Ettaieb Madeleine H T, van Kuijk Sander M J, de Wit-Pastoors Annelies, Feelders Richard A, Corssmit Eleonora P M, Eekhoff Elisabeth M W, van der Valk Paul, Timmers Henri J L M, Kerstens Michiel N, Klümpen Heinz-Josef, Leeuwaarde van Rachel S, Havekes Bas, Haak Harm R
Department of Internal Medicine, Division of Endocrinology, Máxima Medical Center, 5631 Eindhoven/Veldhoven, The Netherlands.
Department of Clinical Epidemiology and Medical Technology Assessment, Maastricht University Medical Center, 6229 Maastricht, The Netherlands.
Cancers (Basel). 2020 Sep 22;12(9):2720. doi: 10.3390/cancers12092720.
Adrenocortical carcinoma (ACC) has an incidence of about 1.0 per million per year. In general, survival of patients with ACC is limited. Predicting survival outcome at time of diagnosis is a clinical challenge. The aim of this study was to develop and internally validate a clinical prediction model for ACC-specific mortality. Data for this retrospective cohort study were obtained from the nine centers of the Dutch Adrenal Network (DAN). Patients who presented with ACC between 1 January 2004 and 31 October 2013 were included. We used multivariable Cox proportional hazards regression to compute the coefficients for the prediction model. Backward stepwise elimination was performed to derive a more parsimonious model. The performance of the initial prediction model was quantified by measures of model fit, discriminative ability, and calibration. We undertook an internal validation step to counteract the possible overfitting of our model. A total of 160 patients were included in the cohort. The median survival time was 35 months, and interquartile range (IQR) 50.7 months. The multivariable modeling yielded a prediction model that included age, modified European Network for the Study of Adrenal Tumors (mENSAT) stage, and radical resection. The c-statistic was 0.77 (95% Confidence Interval: 0.72, 0.81), indicating good predictive performance. We developed a clinical prediction model for ACC-specific mortality.

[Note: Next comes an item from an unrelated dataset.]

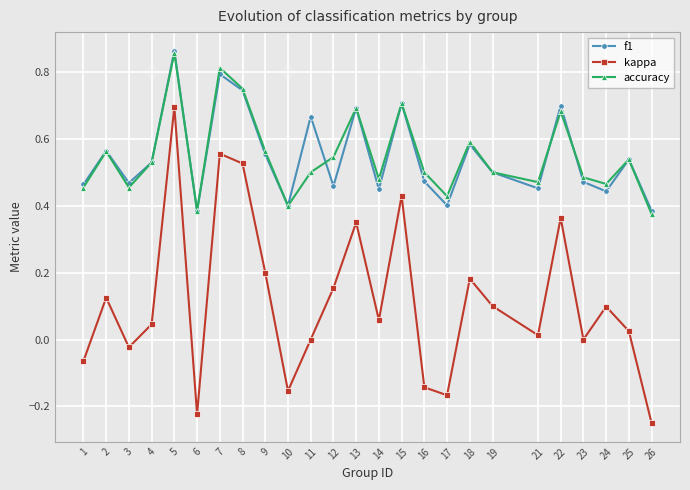

Between 10 and 11, which series saw the biggest shift?

f1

ACC mortality can be estimated using a relatively simple clinical prediction model with good discriminative ability and calibration.

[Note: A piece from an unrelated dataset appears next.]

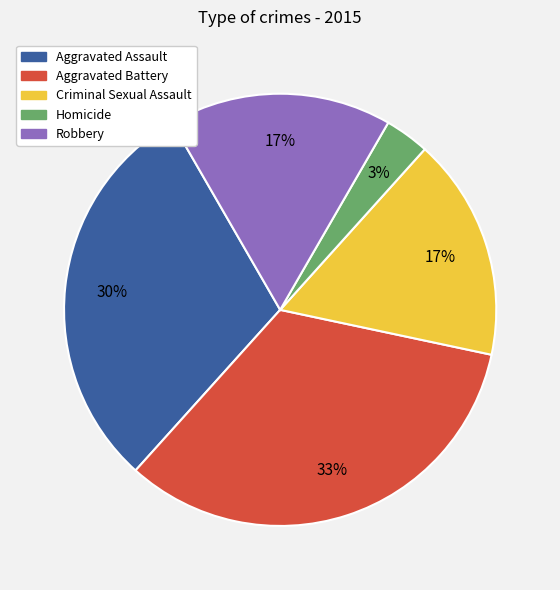

Does any single category account for the majority?

No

肾上腺皮质癌(ACC)的发病率约为每年百万分之一。总体而言,ACC患者的生存期有限。在诊断时预测生存结果是一项临床挑战。本研究的目的是开发并在内部验证一个针对ACC特异性死亡率的临床预测模型。这项回顾性队列研究的数据来自荷兰肾上腺网络(DAN)的九个中心。纳入了2004年1月1日至2013年10月31日期间出现ACC的患者。我们使用多变量Cox比例风险回归来计算预测模型的系数。进行向后逐步淘汰以得出更简洁的模型。通过模型拟合度、判别能力和校准等指标对初始预测模型的性能进行量化。我们进行了内部验证步骤以抵消模型可能的过度拟合。该队列共纳入160例患者。中位生存时间为35个月,四分位间距(IQR)为50.7个月。多变量建模得出一个预测模型,该模型包括年龄、改良欧洲肾上腺肿瘤研究网络(mENSAT)分期和根治性切除术。c统计量为0.77(95%置信区间:0.72,0.81),表明具有良好的预测性能。我们开发了一个针对ACC特异性死亡率的临床预测模型。可以使用一个具有良好判别能力和校准的相对简单的临床预测模型来估计ACC死亡率。